Wow! There are differences between means for each of the variables! However, we don't know which means are different! To do this we need to do a post-hoc test.

#### Post-Hoc test

The code below allows you to perform a Tukey's post-hoc test and a Bonferroni corrected pairwise comparison between all means for a variable of your choice.

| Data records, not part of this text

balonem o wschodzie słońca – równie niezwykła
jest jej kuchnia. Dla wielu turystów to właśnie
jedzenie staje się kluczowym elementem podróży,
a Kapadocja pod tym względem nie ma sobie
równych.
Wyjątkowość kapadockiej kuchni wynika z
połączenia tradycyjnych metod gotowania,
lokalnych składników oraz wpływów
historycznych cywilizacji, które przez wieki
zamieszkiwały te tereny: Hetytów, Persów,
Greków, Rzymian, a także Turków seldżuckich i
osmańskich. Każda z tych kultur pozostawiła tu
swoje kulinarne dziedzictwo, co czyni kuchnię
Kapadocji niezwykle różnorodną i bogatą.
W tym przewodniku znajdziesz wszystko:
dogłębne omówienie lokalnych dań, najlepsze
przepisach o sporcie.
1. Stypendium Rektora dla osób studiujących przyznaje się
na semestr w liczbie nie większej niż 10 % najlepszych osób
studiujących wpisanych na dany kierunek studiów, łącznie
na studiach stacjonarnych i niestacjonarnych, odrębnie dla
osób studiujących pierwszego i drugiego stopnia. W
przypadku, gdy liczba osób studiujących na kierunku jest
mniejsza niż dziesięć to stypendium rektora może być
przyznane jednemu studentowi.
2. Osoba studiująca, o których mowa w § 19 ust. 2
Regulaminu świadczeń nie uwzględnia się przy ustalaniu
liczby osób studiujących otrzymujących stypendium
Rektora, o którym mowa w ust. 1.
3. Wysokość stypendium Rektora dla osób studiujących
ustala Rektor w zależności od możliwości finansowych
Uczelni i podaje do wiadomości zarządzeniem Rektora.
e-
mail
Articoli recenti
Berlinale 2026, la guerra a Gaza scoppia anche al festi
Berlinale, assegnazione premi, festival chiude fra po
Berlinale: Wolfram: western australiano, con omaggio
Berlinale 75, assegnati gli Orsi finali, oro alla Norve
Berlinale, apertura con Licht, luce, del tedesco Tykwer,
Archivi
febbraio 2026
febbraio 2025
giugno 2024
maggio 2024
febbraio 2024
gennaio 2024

Which categories have differences in means for which categories?

In [None]:
def perform_post_hoc_tests(variable):
    # Performing Tukey's HSD test
    tukey = pairwise_tukeyhsd(endog=lab_data[variable],
                              groups=lab_data['Category'],
                              alpha=0.05)
    print("Tukey's HSD Test Result:")
    print(tukey.summary())
    
    # Bonferroni corrected pairwise comparisons
    print("\nBonferroni Corrected Pairwise Comparisons:")
    mc = MultiComparison(lab_data[variable], lab_data['Category'])
    bonf_result = mc.allpairtest(stats.ttest_ind, method='bonf')
    print(bonf_result[0])
    
    # Optionally, plot Tukey's HSD test result
    #tukey.plot_simultaneous(xlabel=variable, ylabel='Group')
    #plt.title('Tukey HSD Test Result')
    #plt.show()

# Creating dropdown for variable selection
variable_dropdown = Dropdown(options=continuous_variables, description='Variable:')

# Linking the dropdown to the post hoc tests function
interact(perform_post_hoc_tests, variable=variable_dropdown)

DISCUSSION QUESTION:
- Why are the Tukey's post-hoc analysis findings the same as the Bonferroni post-hoc analysis findings?